- [What to do]
Leave every picture out and return the rest of the listing verbatim.
-*-*-
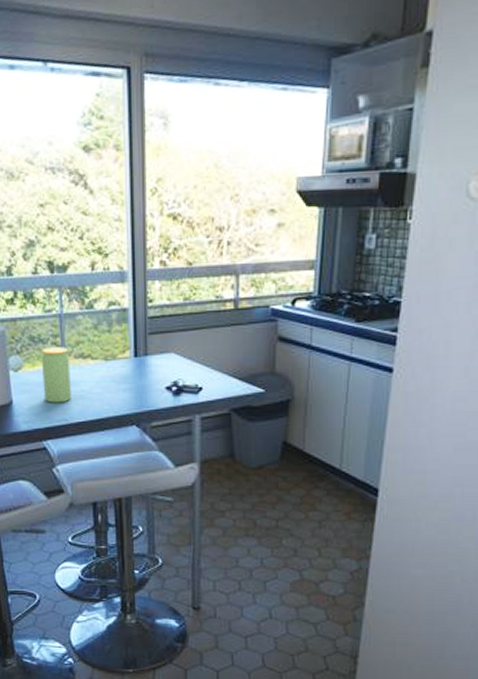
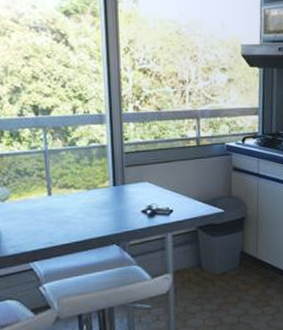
jar: present [41,347,71,403] -> none [27,179,56,229]

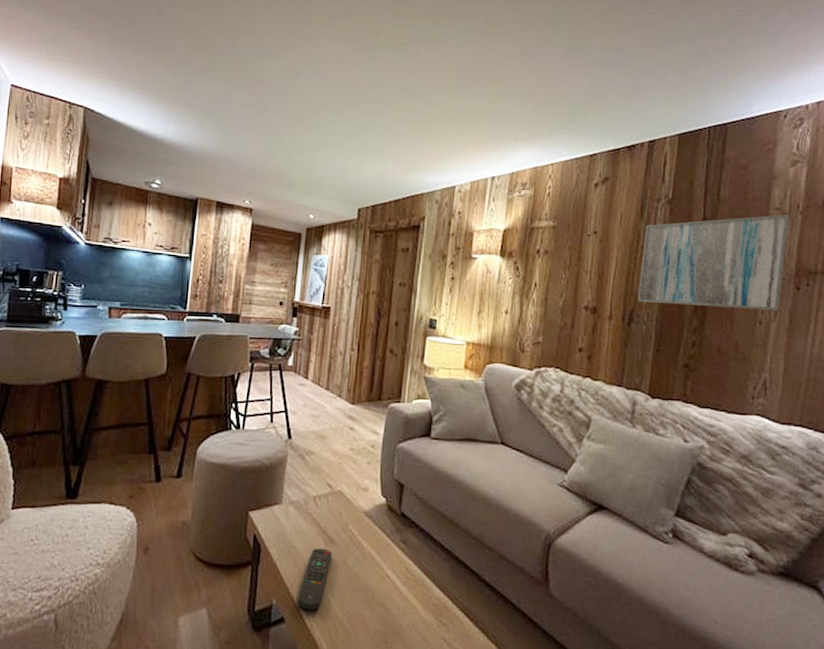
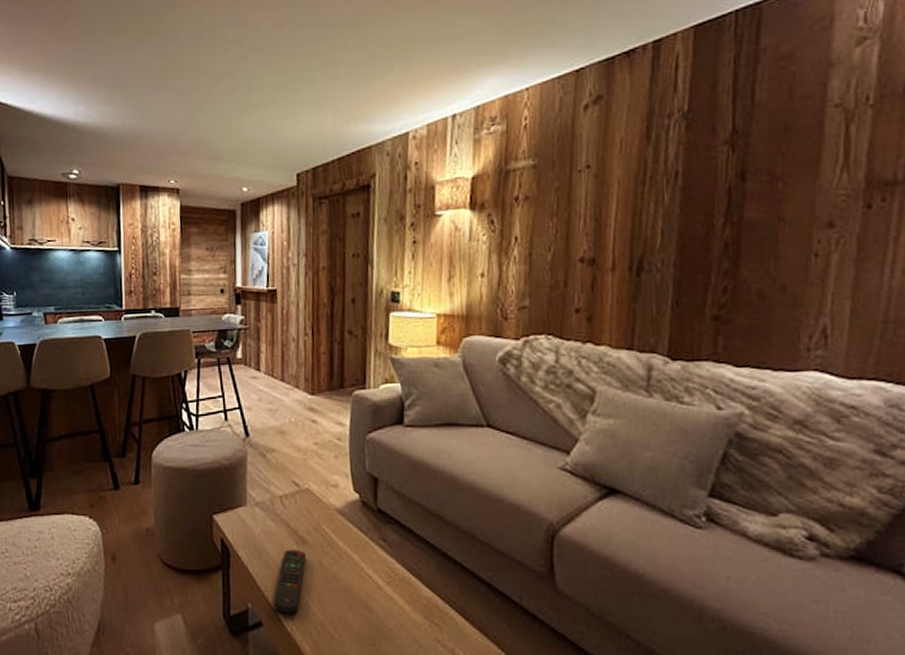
wall art: present [637,214,790,311] -> none [647,111,856,246]

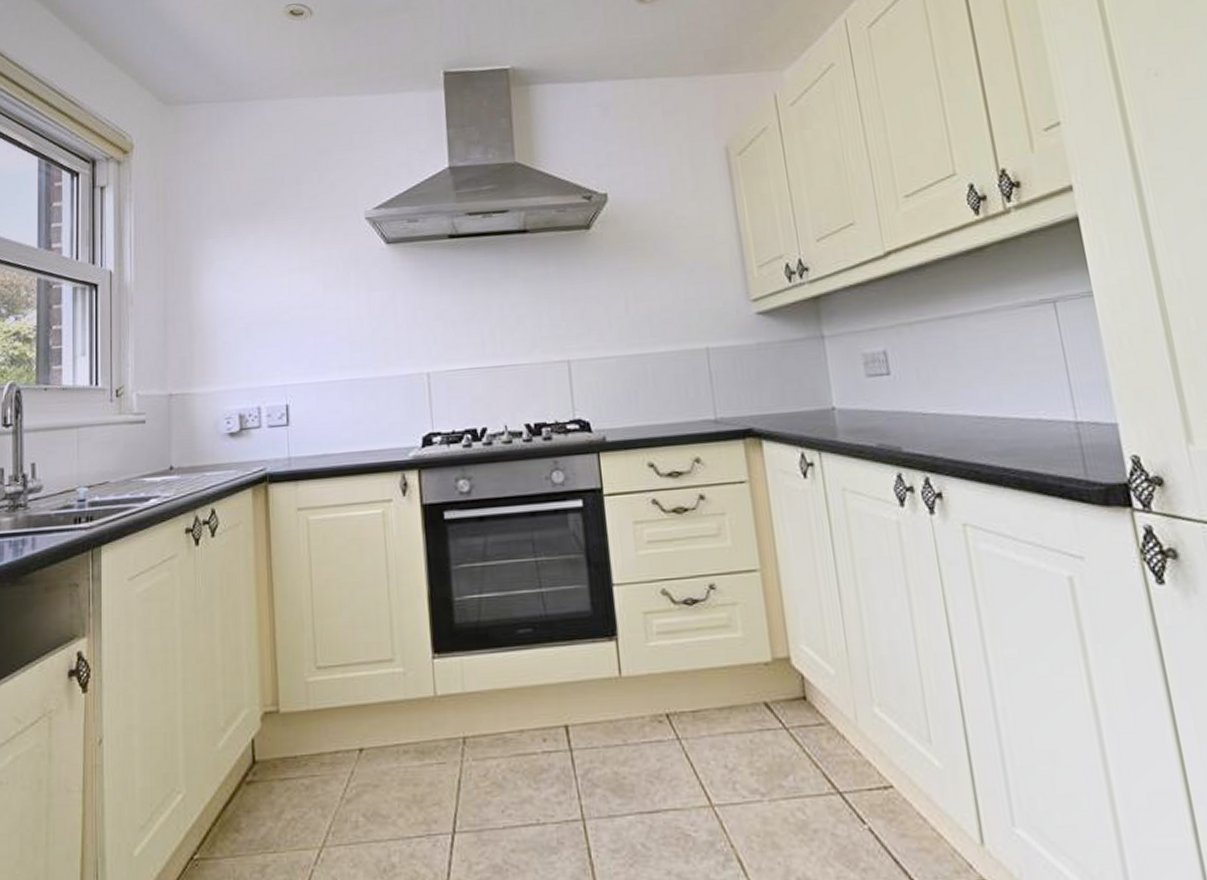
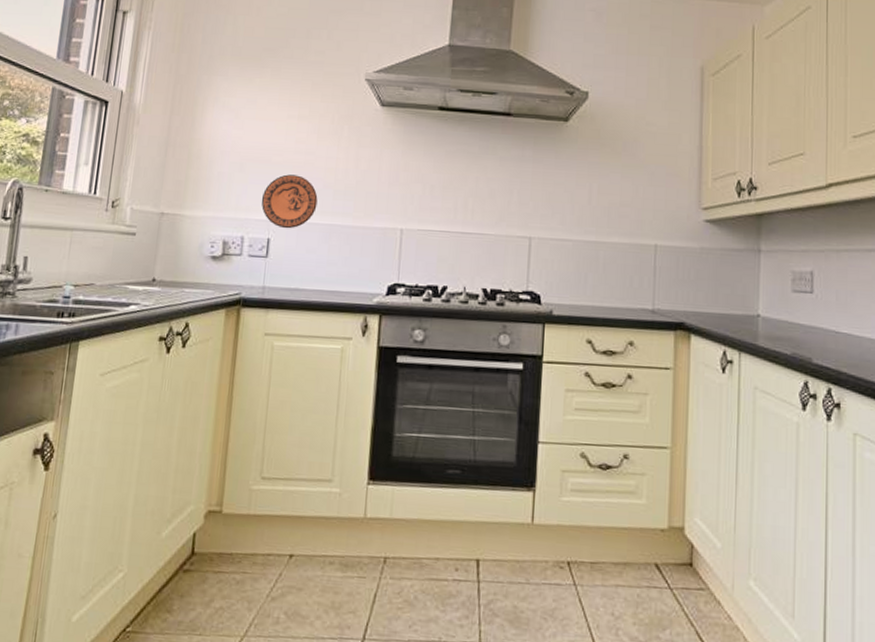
decorative plate: none [273,331,334,392] -> present [261,174,318,229]

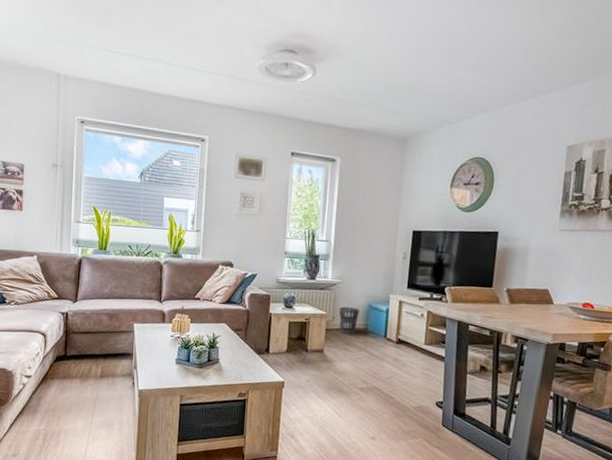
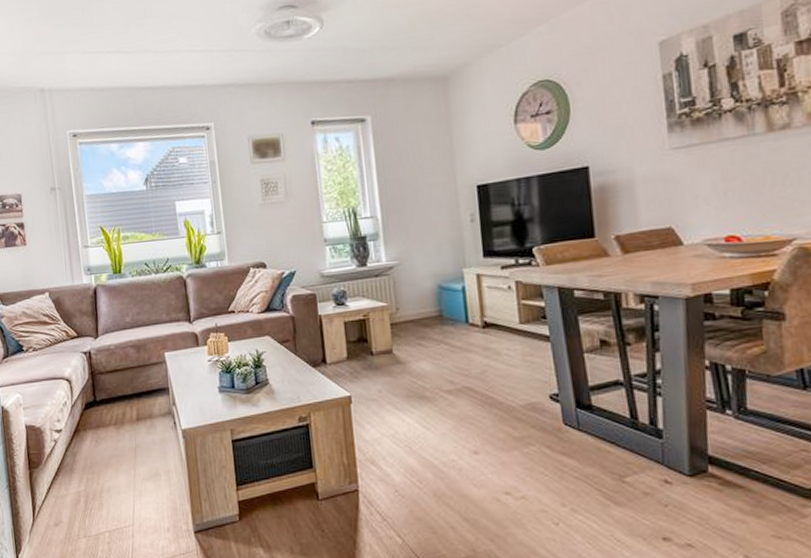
wastebasket: present [339,306,359,335] -> none [402,291,429,326]

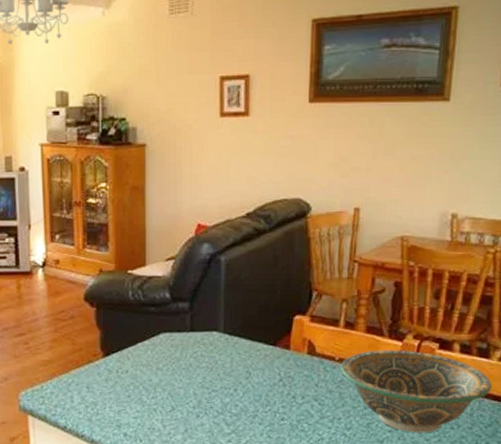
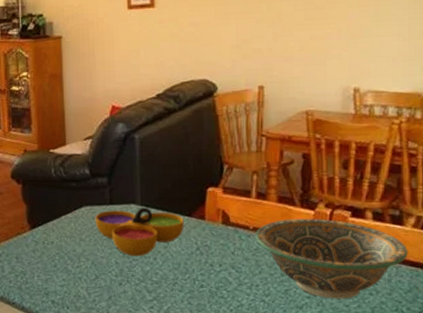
decorative bowl: none [174,335,268,388] -> present [95,207,184,257]

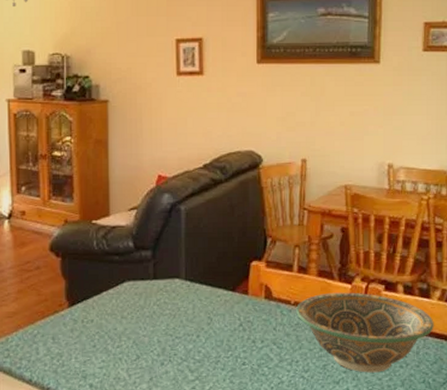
decorative bowl: present [95,207,184,257] -> none [137,282,228,334]

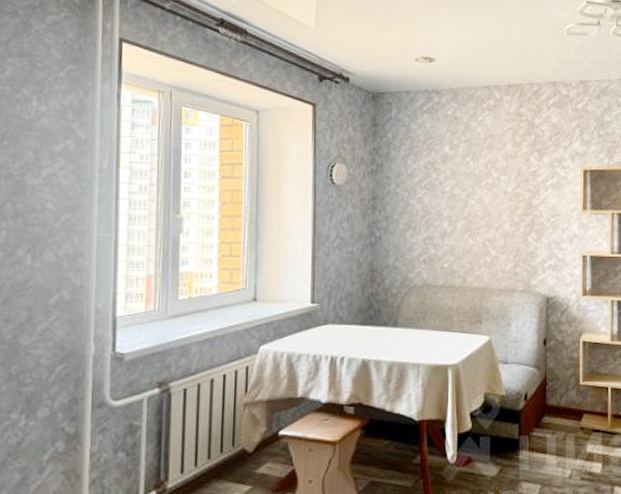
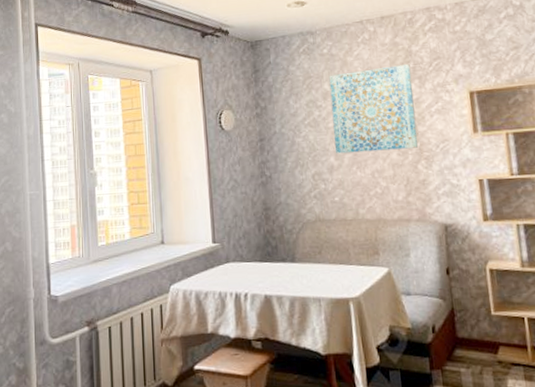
wall art: none [450,136,532,220] -> present [329,64,419,154]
-*-*-
- [Result of the exercise]
jar: present [41,347,71,403] -> none [27,179,56,229]

wall art: present [637,214,790,311] -> none [647,111,856,246]

decorative plate: none [273,331,334,392] -> present [261,174,318,229]

wastebasket: present [339,306,359,335] -> none [402,291,429,326]

decorative bowl: none [174,335,268,388] -> present [95,207,184,257]

decorative bowl: present [95,207,184,257] -> none [137,282,228,334]

wall art: none [450,136,532,220] -> present [329,64,419,154]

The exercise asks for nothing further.